* **GIVEN TEXT**:
[Start of section]

ArchaeoLandscapes Europe

Increasing Public Appreciation, Understanding and Conservation of the Landscape and the Archaeological Heritage of Europe

Archaeology can be so fascinating – digs in nice and exotic places, meeting new people and experiencing new cultures, teaching students and learning from students, telling stories about the past to the public.

But I am sitting in my office in Frankfurt/Main (Germany) today and trying to cope with our new website. The old one was hacked a while ago to be used for DoS attacks on another server so we had to take it offline. We used that opportunity to refresh the old page so now I am working on tinkering the new site a bit, adding content here and there, trying to find mistakes and replacing some placeholder images with pictures from the project before the site will go live again as soon as the provider has managed the domain transfer.

Sounds all rather boring but in the end it’s exactly part of the things I like so much in archaeology: teaching and telling stories! And the background of the webpage of course is the project ArchaeoLandscapes Europe (ArcLand), funded by the EU culture programme for 5 years (sept 2010 – sept 2015) to foster all kinds of remote sensing and surveying techniques, to spread the knowledge all over Europe within the archaeological community and of course also to the broader public. It’s about telling the public that archaeology is more than a dig in a temple in the jungle or an investigation of a pyramid. It’s also – and mainly (?) – about understanding the history of a landscape and the people that lived in it, it’s about trying to find out how people could cope with their environs and which traces they left – and it’s about finding these traces. From the air (aerial archaeology, LiDAR, satellite imagery) and from the ground (geophysics, field walking) and in all cases non-invasive.

[End of section]

* **RECORDS PROVIDED**:

[Start of section]

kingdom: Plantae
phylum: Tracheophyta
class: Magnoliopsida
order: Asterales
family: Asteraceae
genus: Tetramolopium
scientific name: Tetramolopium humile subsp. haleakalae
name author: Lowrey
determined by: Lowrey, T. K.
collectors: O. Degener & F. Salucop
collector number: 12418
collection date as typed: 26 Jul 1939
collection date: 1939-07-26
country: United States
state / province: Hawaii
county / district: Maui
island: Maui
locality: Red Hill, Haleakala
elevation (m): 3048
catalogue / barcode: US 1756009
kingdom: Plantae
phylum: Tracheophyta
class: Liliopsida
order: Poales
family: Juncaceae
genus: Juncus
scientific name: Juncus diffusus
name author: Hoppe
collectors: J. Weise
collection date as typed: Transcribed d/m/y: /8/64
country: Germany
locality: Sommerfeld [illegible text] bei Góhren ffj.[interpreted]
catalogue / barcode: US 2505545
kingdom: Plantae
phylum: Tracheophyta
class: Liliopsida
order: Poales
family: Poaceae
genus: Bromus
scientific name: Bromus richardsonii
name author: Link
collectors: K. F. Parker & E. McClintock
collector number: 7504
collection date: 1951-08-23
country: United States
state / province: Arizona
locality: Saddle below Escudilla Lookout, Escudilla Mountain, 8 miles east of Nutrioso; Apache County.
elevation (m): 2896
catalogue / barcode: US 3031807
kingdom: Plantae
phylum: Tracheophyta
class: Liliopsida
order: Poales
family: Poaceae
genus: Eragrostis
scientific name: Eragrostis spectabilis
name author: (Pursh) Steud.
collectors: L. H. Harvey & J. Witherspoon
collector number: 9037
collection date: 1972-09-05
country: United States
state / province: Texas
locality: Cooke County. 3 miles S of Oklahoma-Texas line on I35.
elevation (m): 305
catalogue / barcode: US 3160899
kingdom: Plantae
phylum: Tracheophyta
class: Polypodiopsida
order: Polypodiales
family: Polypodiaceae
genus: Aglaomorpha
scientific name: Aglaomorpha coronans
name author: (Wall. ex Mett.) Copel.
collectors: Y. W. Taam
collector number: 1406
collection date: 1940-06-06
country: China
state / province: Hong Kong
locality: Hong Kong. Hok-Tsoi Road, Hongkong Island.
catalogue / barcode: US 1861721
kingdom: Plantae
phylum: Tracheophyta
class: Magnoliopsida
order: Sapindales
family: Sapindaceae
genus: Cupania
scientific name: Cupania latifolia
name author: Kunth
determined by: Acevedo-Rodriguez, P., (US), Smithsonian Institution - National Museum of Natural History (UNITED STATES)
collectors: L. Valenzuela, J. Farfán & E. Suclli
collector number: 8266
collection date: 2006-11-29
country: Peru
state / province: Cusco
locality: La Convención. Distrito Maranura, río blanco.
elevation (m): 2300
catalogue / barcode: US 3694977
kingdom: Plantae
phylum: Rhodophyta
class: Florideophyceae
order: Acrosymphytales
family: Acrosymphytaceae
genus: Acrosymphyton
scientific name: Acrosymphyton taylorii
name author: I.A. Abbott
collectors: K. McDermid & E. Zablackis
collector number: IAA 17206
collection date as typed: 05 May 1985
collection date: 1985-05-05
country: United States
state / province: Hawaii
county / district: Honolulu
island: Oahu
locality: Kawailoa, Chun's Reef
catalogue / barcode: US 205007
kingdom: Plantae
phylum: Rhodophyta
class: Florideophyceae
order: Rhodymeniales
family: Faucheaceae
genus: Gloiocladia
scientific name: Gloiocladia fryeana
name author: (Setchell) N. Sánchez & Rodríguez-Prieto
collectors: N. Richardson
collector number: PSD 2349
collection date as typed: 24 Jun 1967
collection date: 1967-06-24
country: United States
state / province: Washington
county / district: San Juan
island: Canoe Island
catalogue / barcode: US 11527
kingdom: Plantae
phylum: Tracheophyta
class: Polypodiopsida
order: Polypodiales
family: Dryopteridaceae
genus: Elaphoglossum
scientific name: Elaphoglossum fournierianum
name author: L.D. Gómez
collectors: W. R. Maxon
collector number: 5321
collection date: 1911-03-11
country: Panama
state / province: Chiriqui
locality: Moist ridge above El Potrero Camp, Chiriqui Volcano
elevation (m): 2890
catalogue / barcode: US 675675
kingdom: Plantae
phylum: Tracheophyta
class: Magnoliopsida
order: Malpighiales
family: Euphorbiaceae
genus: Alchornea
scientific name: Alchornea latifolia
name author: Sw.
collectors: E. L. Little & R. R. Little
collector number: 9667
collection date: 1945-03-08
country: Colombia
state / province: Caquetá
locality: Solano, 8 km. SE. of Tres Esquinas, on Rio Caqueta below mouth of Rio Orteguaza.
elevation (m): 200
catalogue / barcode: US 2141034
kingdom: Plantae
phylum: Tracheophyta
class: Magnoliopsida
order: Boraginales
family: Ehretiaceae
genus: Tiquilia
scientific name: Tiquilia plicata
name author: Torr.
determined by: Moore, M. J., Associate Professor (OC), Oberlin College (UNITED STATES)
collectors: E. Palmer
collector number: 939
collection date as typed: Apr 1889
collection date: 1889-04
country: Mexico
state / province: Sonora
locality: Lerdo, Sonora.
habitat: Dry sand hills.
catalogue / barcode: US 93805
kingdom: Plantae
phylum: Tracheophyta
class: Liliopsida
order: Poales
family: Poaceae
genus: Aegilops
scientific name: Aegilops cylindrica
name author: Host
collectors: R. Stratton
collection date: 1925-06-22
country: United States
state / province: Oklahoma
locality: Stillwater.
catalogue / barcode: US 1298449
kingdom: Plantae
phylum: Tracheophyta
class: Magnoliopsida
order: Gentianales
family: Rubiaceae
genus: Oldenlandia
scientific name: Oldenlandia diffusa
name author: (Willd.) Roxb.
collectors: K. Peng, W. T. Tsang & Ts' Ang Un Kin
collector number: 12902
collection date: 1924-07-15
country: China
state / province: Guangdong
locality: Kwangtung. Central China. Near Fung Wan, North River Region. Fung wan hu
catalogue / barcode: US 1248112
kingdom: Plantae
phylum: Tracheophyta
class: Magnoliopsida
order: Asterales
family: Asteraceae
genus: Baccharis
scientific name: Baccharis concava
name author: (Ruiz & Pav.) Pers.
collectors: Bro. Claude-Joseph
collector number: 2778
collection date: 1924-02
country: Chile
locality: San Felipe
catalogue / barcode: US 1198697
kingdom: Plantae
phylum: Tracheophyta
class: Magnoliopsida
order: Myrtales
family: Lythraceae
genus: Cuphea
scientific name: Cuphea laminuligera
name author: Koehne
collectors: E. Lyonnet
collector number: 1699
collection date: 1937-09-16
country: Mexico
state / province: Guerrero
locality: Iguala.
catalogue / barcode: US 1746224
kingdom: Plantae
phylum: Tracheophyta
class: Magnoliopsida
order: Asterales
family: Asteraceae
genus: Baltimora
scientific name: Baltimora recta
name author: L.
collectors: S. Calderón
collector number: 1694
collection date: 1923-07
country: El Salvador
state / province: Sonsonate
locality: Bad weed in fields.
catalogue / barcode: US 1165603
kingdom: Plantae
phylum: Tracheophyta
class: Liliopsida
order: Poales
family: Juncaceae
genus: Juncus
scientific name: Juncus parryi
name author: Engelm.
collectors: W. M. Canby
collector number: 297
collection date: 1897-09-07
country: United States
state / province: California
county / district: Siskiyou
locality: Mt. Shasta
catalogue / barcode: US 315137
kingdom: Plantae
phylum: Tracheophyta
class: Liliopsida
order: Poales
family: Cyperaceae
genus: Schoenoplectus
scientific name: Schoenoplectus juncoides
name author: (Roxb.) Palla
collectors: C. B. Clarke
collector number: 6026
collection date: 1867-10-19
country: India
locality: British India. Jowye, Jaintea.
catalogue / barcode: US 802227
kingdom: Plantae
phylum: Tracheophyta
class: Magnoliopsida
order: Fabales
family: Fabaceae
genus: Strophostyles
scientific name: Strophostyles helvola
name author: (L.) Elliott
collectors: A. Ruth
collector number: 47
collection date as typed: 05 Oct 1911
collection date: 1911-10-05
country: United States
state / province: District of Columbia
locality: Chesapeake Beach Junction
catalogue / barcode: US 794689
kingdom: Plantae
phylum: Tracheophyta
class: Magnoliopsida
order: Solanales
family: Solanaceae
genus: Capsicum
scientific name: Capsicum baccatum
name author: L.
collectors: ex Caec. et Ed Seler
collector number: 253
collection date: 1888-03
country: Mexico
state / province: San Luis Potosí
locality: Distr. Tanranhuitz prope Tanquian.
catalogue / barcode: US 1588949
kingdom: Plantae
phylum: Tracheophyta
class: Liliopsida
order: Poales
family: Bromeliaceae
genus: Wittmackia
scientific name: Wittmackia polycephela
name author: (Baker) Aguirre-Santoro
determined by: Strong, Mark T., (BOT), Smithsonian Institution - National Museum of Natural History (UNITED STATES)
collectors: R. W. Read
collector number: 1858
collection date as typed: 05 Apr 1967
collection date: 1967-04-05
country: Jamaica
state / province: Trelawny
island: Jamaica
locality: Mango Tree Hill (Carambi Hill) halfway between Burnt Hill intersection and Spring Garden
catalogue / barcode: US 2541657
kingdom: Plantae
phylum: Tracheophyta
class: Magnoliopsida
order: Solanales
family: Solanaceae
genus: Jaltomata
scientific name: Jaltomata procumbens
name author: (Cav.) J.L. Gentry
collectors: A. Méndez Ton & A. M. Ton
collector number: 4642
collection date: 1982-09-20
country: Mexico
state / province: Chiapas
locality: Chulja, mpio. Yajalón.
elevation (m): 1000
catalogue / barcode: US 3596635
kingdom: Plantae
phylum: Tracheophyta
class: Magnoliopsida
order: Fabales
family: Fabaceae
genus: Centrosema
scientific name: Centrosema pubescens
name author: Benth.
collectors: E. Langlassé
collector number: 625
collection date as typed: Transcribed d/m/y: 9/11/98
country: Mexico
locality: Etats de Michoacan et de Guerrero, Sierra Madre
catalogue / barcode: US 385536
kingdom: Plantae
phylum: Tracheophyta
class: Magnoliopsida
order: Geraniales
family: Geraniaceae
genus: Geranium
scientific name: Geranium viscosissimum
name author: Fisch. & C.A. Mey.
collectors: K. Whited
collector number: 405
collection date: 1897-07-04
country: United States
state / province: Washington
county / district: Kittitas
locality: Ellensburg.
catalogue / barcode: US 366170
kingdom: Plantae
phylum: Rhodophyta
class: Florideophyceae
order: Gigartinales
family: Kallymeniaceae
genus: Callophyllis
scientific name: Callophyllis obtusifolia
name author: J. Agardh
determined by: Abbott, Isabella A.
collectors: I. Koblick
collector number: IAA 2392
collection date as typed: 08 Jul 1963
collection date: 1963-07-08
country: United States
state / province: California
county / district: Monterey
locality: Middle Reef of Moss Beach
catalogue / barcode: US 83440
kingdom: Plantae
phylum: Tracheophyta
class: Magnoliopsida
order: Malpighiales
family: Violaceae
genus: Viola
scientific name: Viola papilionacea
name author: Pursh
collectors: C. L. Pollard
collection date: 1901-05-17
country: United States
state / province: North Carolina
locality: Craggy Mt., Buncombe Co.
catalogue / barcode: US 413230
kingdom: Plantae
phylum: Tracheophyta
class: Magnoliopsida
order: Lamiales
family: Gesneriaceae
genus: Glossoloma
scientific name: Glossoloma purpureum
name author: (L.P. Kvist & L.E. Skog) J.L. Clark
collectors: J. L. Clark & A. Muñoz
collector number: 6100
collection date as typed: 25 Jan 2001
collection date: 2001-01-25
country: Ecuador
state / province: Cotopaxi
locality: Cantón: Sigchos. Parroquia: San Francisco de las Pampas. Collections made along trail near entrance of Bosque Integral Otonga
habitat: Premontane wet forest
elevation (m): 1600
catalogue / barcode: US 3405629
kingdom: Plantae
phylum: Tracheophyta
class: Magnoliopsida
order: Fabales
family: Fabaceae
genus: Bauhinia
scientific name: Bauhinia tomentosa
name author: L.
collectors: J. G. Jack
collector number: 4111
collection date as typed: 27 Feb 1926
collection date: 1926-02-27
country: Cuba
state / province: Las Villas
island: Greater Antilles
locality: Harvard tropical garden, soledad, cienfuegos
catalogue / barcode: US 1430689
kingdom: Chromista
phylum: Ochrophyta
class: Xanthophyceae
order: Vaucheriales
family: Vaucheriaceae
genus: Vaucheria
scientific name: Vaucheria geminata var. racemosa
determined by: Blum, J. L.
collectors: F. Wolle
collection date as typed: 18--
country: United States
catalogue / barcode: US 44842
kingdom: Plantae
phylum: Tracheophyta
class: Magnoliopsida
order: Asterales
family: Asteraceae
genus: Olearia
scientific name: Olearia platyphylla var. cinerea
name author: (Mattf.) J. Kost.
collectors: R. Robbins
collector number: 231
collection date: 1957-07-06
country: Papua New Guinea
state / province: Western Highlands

[End of section]

* **TASKS FOR THIS EXERCISE**:
1. Echo everything from "Increasing Public Appreciation, Understanding" down to "to the public." in the ArchaeoLandscapes Europe text.
2. Please translate this sentence from the ArchaeoLandscapes Europe text into Spanish: "Archaeology can be so fascinating – digs in nice and exotic places, meeting new people and experiencing new cultures, teaching students and learning from students, telling stories about the past to the public."

* **ANSWERS FOR THE EXERCISE**:
1.
Increasing Public Appreciation, Understanding and Conservation of the Landscape and the Archaeological Heritage of Europe

Archaeology can be so fascinating – digs in nice and exotic places, meeting new people and experiencing new cultures, teaching students and learning from students, telling stories about the past to the public.

2. La arqueología puede ser tan fascinante: excavaciones en lugares bonitos y exóticos, conocer gente nueva y experimentar nuevas culturas, enseñar a estudiantes y aprender de los estudiantes, contar historias sobre el pasado al público.